Data stored in public clouds can be compromised as a result of failures in a provider’s security technology or its operational security practices, and this is a major risk in a multi-tenanted system where business competitors share the same IT infrastructure. If you have internal policies for information governance that encompasses security then you must ensure that your cloud provider takes security as seriously as your business – some key security questions are provided below. And it is important to be aware that you are responsible for keeping your confidential customer data safe, not your cloud provider!
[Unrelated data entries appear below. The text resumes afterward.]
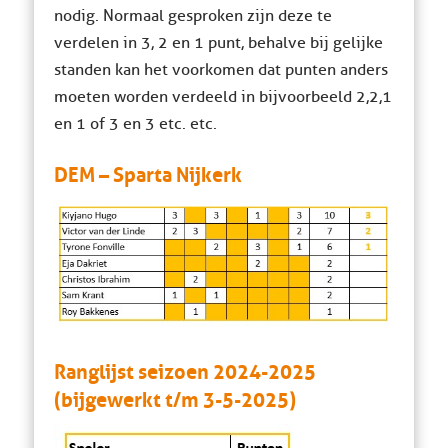
nodig. Normaal gesproken zijn deze te
verdelen in 3, 2 en 1 punt, behalve bij gelijke
standen kan het voorkomen dat punten anders
moeten worden verdeeld in bijvoorbeeld 2,2,1
en 1 of 3 en 3 etc. etc.
DEM – Sparta Nijkerk
Ranglijst seizoen 2024-2025
(bijgewerkt t/m 3-5-2025)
Security technology failures
An example of a security technology failure in a public cloud was the bug found in Google Docs (a Software as a Service system) in March 2009 that led to a small percentage of documents being inadvertently shared with unauthorized users (Mazzon, 2009). But the fact that, at the time of writing, it was difficult to find any other significant examples, despite the large number of cloud computing providers and media attention, speaks volumes. It is in the interest of these providers to secure their systems, and they typically have far more resources to devote to the problem than their customers.
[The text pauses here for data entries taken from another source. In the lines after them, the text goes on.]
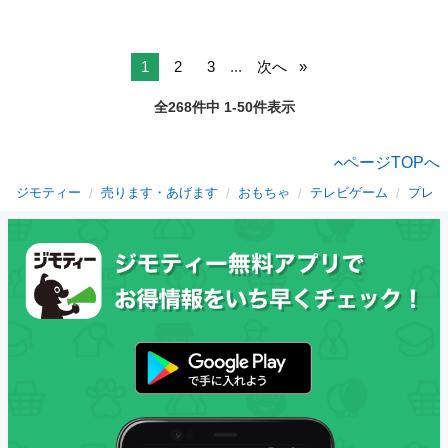
1
2
3
...
次へ
全268件中 1-50件表示
ページTOPへ
ジモティー
売ります・あげます
おもちゃ
テレビゲーム
プレイ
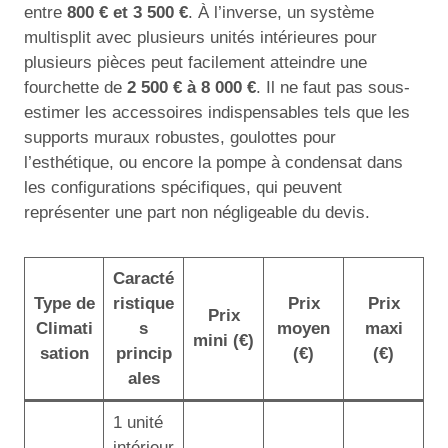
entre
800 € et 3 500 €
. À l’inverse, un système
multisplit avec plusieurs unités intérieures pour
plusieurs pièces peut facilement atteindre une
fourchette de
2 500 € à 8 000 €
. Il ne faut pas sous-
estimer les accessoires indispensables tels que les
supports muraux robustes, goulottes pour
l’esthétique, ou encore la pompe à condensat dans
les configurations spécifiques, qui peuvent
représenter une part non négligeable du devis.
Caracté
Type de
ristique
Prix
Prix
Prix
Climati
s
moyen
maxi
mini (€)
sation
princip
(€)
(€)
ales
1 unité
intérieur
Operational security failures
An example of an operational security failure in another Software as a Service system was the Twitter hack of January 2009 where a hacker gained access to system support tools and took temporary control of the Twitter user accounts of President Barack Obama, among others (Twitter, 2009). In the Twitter example the hacker allegedly took advantage of a weak password on a support user account to gain access (Zetter, 2009). Again it is difficult to find further examples, and it is unlikely that providers of more business-critical cloud-based systems would be so careless in their use of passwords. But cloud providers are well aware that the most common fear about cloud computing, particularly in public clouds, is over security and a number of them have joined forces to form the Cloud Security Alliance, a non-profit organization that promotes best practices and provides comprehensive (and free) cloud security guidance documents at http://
Key security questions
Chapter 5 provides further guidance on choosing suppliers, but here are some key questions to ask them about the security of their systems with regards to their technologies and operations:
- Are security tests an integral part of their software development cycle?
- Are security issues specifically addressed in technical training programmes?
- Are non-technical employees made aware of security issues when they are trained?
- Are third-party security audits performed, and, if so, by whom, how thorough and how often?
- What operational policies and controls are in place, what do they cover and are they assessed by third parties?